The American Library Association has asked supporters to modify a canned "letter to the editor" and send it to their local papers to remind people that this is "Banned Books Week." I haven't seen this on the Daily Kos website, so what follows is my modified version:
Throughout the country, a new academic year is underway and teachers are handing out their lists of required reading. But in some cases, classics most of us take for granted -- books like "The Adventures of Huckleberry Finn," "The Catcher in the Rye," and "To Kill a Mocking Bird" -- may not be included in the curriculum or available in the school library due to challenges made by parents or administrators.
For example, in 1996 Harper Lee’s "To Kill A Mockingbird" was banned from the Lindale,Tex. advanced placement English reading list because the book "conflicted with the values of the community." Imagine living in a town whose values were at odds with Atticus Finch’s! And as recently as 2001 another favorite target of censors, J.D. Salinger’s "The Catcher in the Rye," was challenged by a Summerville, South Carolina school board member on the grounds that it is "a filthy, filthy book."
Since 1990, the American Library Association's (ALA) Office for Intellectual Freedom (OIF) has recorded more than 10,000 book challenges, including 513 in 2008 alone, an increase from the previous year. A challenge is a formal, written complaint requesting a book be removed from library shelves or school curriculum. About three out of four of all challenges are to material in schools or school libraries, and one in four challenges are to material in public libraries. OIF estimates that less than one-quarter of challenges are reported and recorded. The most challenged and/or restricted reading materials have been books for children.
What’s disturbing about this is that challenges are not simply an expression of a point of view; on the contrary, they are an attempt to remove materials from public use, thereby restricting the access of others. Even if the motivation to ban or challenge a book is well intentioned, the outcome is detrimental because censorship denies our freedom as individuals to choose and think for ourselves.

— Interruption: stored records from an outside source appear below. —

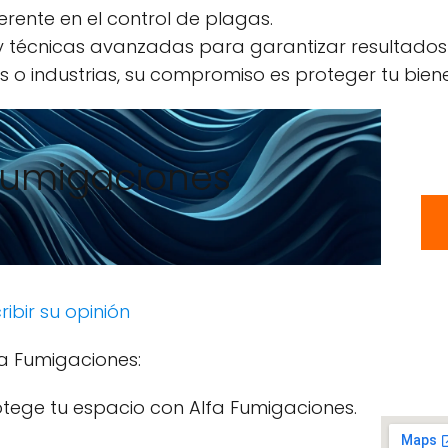
erente en el control de plagas.
 y técnicas avanzadas para garantizar resultados
 o industrias, su compromiso es proteger tu biene
Fumigaciones
ribir su opinión
fa Fumigaciones:
otege tu espacio con Alfa Fumigaciones.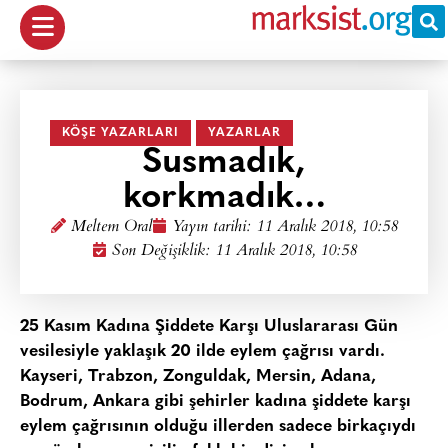
KÖŞE YAZARLARI
YAZARLAR
Susmadık,
korkmadık…
Meltem Oral
Yayın tarihi:
11 Aralık 2018, 10:58
Son Değişiklik: 11 Aralık 2018, 10:58
25 Kasım Kadına Şiddete Karşı Uluslararası Gün
vesilesiyle yaklaşık 20 ilde eylem çağrısı vardı.
Kayseri, Trabzon, Zonguldak, Mersin, Adana,
Bodrum, Ankara gibi şehirler kadına şiddete karşı
eylem çağrısının olduğu illerden sadece birkaçıydı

In support of this freedom, the ALA has designated this week (through October 3rd) as Banned Books Week, an annual celebration of our right to access books without censorship. Since its inception in 1982, Banned Books Week has reminded us that while not every book is intended for every reader, each of us has the right to decide for ourselves what to read, listen to or view. This year's observance commemorates the most basic freedom in a democratic society—the freedom to read freely—and encourages us not to take this freedom for granted. The American Booksellers Association, the American Booksellers Foundation for Free Expression; the ALA; the American Society of Journalists and Authors; the Association of American Publishers; and the National Association of College Stores sponsor Banned Books Week. The Library of Congress Center for the Book endorses the observance.
American libraries are the cornerstones of our democracy. Libraries are for everyone, everywhere. Because libraries provide free access to a world of information, they bring opportunity to all people. Now, more than ever, celebrate the freedom to read @ your library! Read an old favorite or a new banned book this week.